> [Extracted material]:

Start of Block

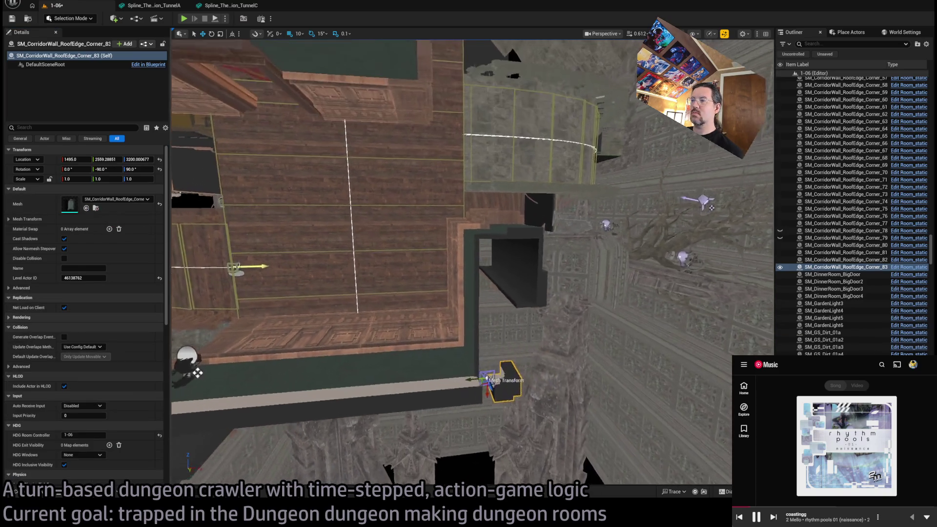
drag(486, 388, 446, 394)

End of Block
Start of Block

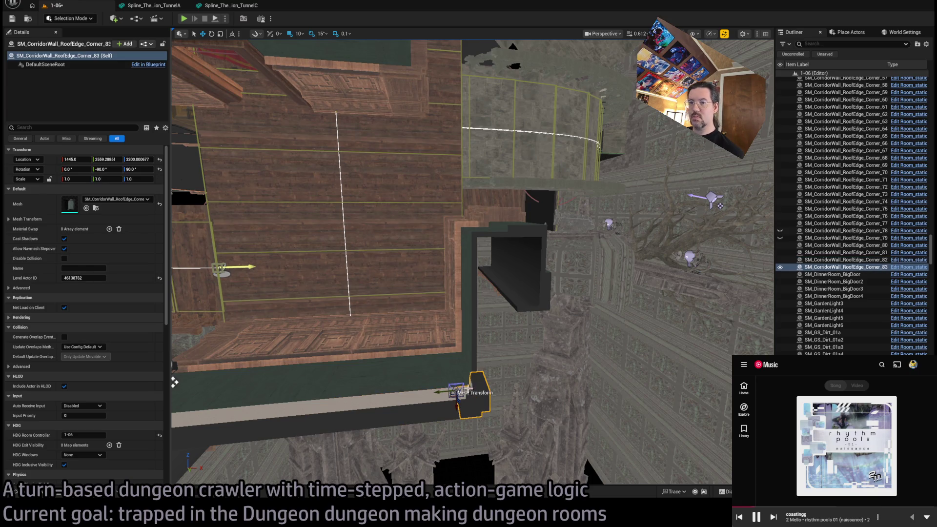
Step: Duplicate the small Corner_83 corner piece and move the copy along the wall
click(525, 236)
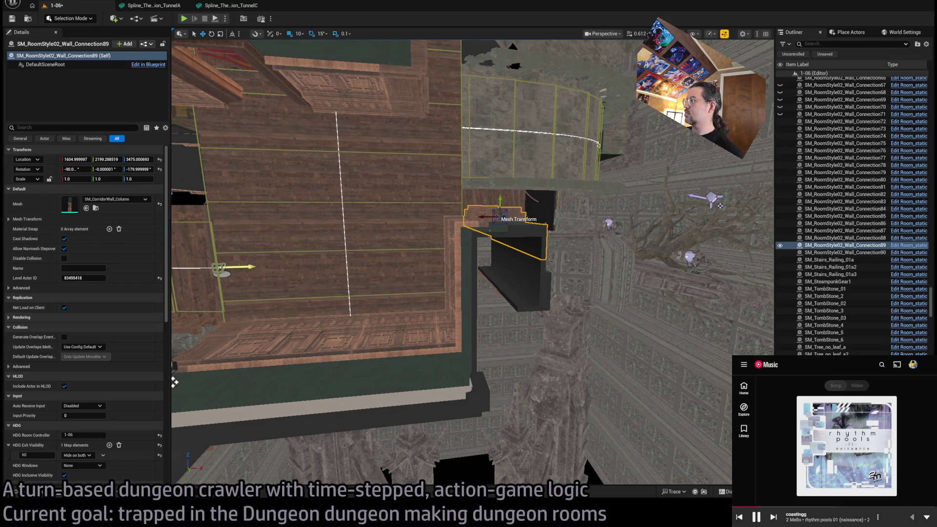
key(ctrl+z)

End of Block

> [Exercise aim]:
The material above holds pictures; leave them out. Repeat exactly the lines from the one containing "Step: Duplicate the" through the one containing "key(ctrl+z)", and nothing else.

> [Response area]:
Step: Duplicate the small Corner_83 corner piece and move the copy along the wall
click(525, 236)
key(ctrl+z)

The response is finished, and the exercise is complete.